Blackface Becomes a Black Face
On stage, "Shuffle Along" (1921) had a record-breaking run and featured work by Eubie Black and Noble Sissle. Two years later the pair created "Chocolate Dandies," featuring the celebrated dancer Josephine Baker. Florence Mills sang and performed in the sort of revues that would have previously starred men in blackface. Actors like Charles Gilpin, Richard Harrison and Paul Robeson starred in African American plays and in black roles in the work of white playwrights like Eugene O'Neill.
In the Clubs and At Home
The music of the era was not new to anyone from New Orleans, but the Apollo Theater, Cotton Club and live radio broadcasts popularized jazz in black and white homes across the nation. Composer/band leader Duke Ellington came up from Washington, D.C., and established a residency at the Cotton Club; regular broadcasts of his shows demanded a constant stream of new compositions, and Ellington and his arranger Billy Strayhorn were up to the task.

########

◆ Task A:
Can you rewrite the rows from the first one up to and including the line with "й музыки. Даже", putting "Site menu" wherever "Main navigation" appears and leaving everything else unchanged? Omit the pictures from your answer.

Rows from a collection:
########

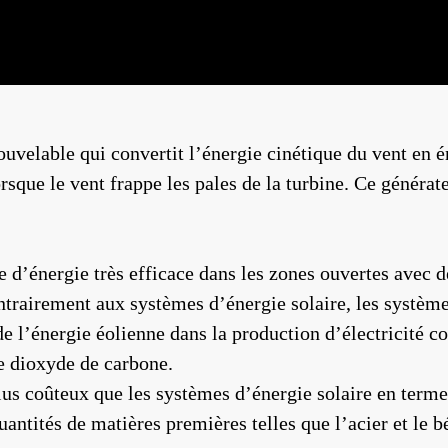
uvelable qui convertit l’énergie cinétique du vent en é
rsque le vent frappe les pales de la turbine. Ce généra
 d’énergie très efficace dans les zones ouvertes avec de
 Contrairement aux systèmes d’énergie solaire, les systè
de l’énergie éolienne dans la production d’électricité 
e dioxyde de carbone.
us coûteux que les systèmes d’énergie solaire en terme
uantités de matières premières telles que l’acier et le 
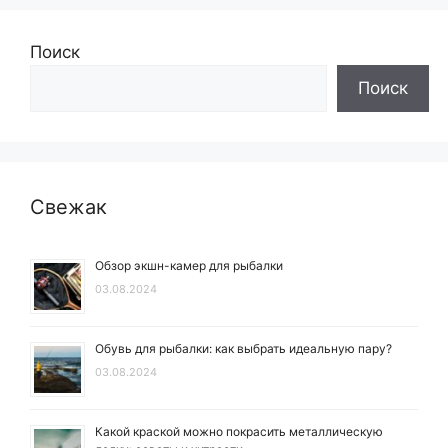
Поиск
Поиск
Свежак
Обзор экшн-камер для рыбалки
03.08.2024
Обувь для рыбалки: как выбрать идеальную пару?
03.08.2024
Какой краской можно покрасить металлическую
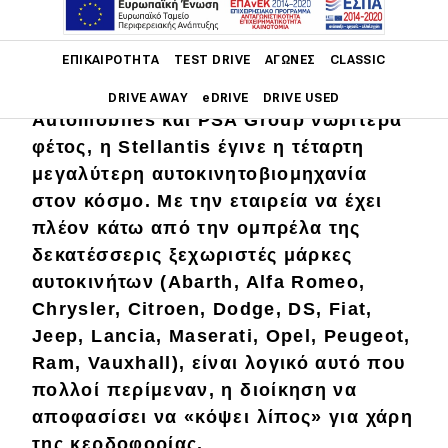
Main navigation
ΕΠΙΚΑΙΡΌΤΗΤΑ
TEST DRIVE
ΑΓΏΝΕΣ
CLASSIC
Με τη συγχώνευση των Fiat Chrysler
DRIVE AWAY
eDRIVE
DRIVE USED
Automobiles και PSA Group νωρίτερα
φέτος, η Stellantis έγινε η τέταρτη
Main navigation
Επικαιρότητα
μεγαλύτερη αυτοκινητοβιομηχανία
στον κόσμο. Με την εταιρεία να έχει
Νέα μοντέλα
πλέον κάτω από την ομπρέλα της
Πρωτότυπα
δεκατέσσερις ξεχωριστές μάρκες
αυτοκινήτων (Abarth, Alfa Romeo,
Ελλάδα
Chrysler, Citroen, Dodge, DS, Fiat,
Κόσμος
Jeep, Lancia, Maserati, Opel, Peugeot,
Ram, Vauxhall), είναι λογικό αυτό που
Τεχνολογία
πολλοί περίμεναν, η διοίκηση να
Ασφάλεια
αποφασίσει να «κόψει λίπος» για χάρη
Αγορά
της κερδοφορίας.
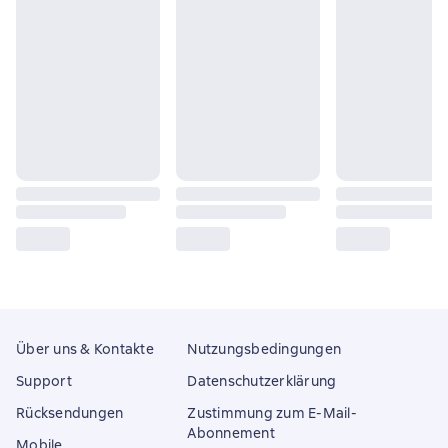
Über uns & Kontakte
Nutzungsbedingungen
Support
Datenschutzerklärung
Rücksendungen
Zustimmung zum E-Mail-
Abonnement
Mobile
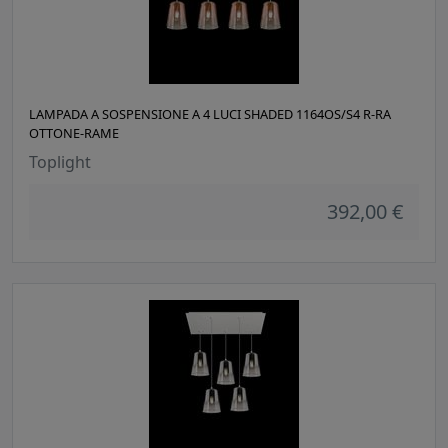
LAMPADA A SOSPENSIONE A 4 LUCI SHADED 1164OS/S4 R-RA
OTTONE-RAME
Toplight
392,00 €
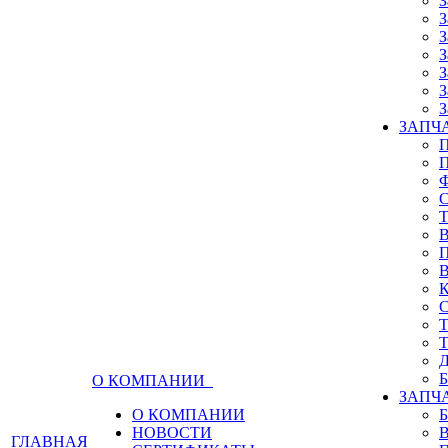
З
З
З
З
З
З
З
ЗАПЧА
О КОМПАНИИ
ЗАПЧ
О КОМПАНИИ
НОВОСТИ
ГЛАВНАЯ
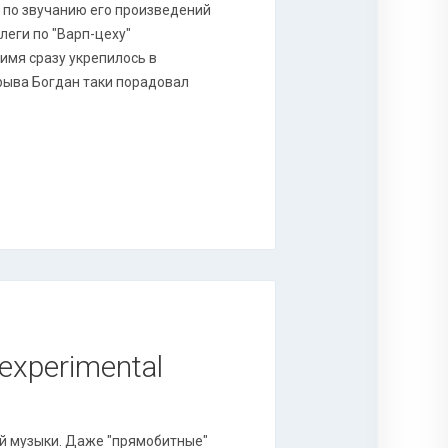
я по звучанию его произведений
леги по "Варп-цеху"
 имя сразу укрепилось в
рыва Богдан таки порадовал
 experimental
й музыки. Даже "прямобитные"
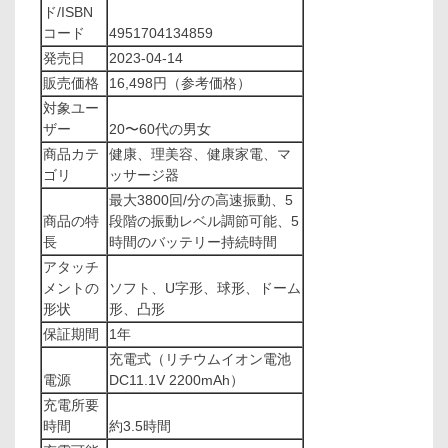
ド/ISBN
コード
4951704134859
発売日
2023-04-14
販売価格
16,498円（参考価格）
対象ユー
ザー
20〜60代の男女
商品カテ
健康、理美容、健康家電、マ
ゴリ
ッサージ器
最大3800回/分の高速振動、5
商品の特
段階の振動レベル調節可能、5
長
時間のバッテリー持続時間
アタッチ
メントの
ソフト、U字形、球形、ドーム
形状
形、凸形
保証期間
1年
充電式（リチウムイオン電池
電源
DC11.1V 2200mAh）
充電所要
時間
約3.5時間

########

◆ Task B:
Quote the whole passage on black performers and jazz, word for word.

◆ Response box A:
uvelable qui convertit l’énergie cinétique du vent en é
rsque le vent frappe les pales de la turbine. Ce généra
 d’énergie très efficace dans les zones ouvertes avec de
 Contrairement aux systèmes d’énergie solaire, les systè
de l’énergie éolienne dans la production d’électricité 
e dioxyde de carbone.
us coûteux que les systèmes d’énergie solaire en terme
uantités de matières premières telles que l’acier et le 
Поиск
Поиск
Свежак
Обзор экшн-камер для рыбалки
03.08.2024
Обувь для рыбалки: как выбрать идеальную пару?
03.08.2024
Какой краской можно покрасить металлическую
Site menu
ΕΠΙΚΑΙΡΌΤΗΤΑ
TEST DRIVE
ΑΓΏΝΕΣ
CLASSIC
Με τη συγχώνευση των Fiat Chrysler
DRIVE AWAY
eDRIVE
DRIVE USED
Automobiles και PSA Group νωρίτερα
φέτος, η Stellantis έγινε η τέταρτη
Site menu
Επικαιρότητα
μεγαλύτερη αυτοκινητοβιομηχανία
στον κόσμο. Με την εταιρεία να έχει
Νέα μοντέλα
πλέον κάτω από την ομπρέλα της
Πρωτότυπα
δεκατέσσερις ξεχωριστές μάρκες
αυτοκινήτων (Abarth, Alfa Romeo,
Ελλάδα
Chrysler, Citroen, Dodge, DS, Fiat,
Κόσμος
Jeep, Lancia, Maserati, Opel, Peugeot,
Ram, Vauxhall), είναι λογικό αυτό που
Τεχνολογία
πολλοί περίμεναν, η διοίκηση να
Ασφάλεια
αποφασίσει να «κόψει λίπος» για χάρη
Αγορά
της κερδοφορίας.
Über uns & Kontakte
Nutzungsbedingungen
Support
Datenschutzerklärung
Rücksendungen
Zustimmung zum E-Mail-
Abonnement
Mobile
LAMPADA A SOSPENSIONE A 4 LUCI SHADED 1164OS/S4 R-RA
OTTONE-RAME
Toplight
392,00 €
З
З
З
З
З
З
З
ЗАПЧА
О КОМПАНИИ
ЗАПЧ
О КОМПАНИИ
НОВОСТИ
ГЛАВНАЯ
я по звучанию его произведений
леги по "Варп-цеху"
 имя сразу укрепилось в
рыва Богдан таки порадовал
 experimental
й музыки. Даже "прямобитные"

◆ Response box B:
Blackface Becomes a Black Face
On stage, "Shuffle Along" (1921) had a record-breaking run and featured work by Eubie Black and Noble Sissle. Two years later the pair created "Chocolate Dandies," featuring the celebrated dancer Josephine Baker. Florence Mills sang and performed in the sort of revues that would have previously starred men in blackface. Actors like Charles Gilpin, Richard Harrison and Paul Robeson starred in African American plays and in black roles in the work of white playwrights like Eugene O'Neill.
In the Clubs and At Home
The music of the era was not new to anyone from New Orleans, but the Apollo Theater, Cotton Club and live radio broadcasts popularized jazz in black and white homes across the nation. Composer/band leader Duke Ellington came up from Washington, D.C., and established a residency at the Cotton Club; regular broadcasts of his shows demanded a constant stream of new compositions, and Ellington and his arranger Billy Strayhorn were up to the task.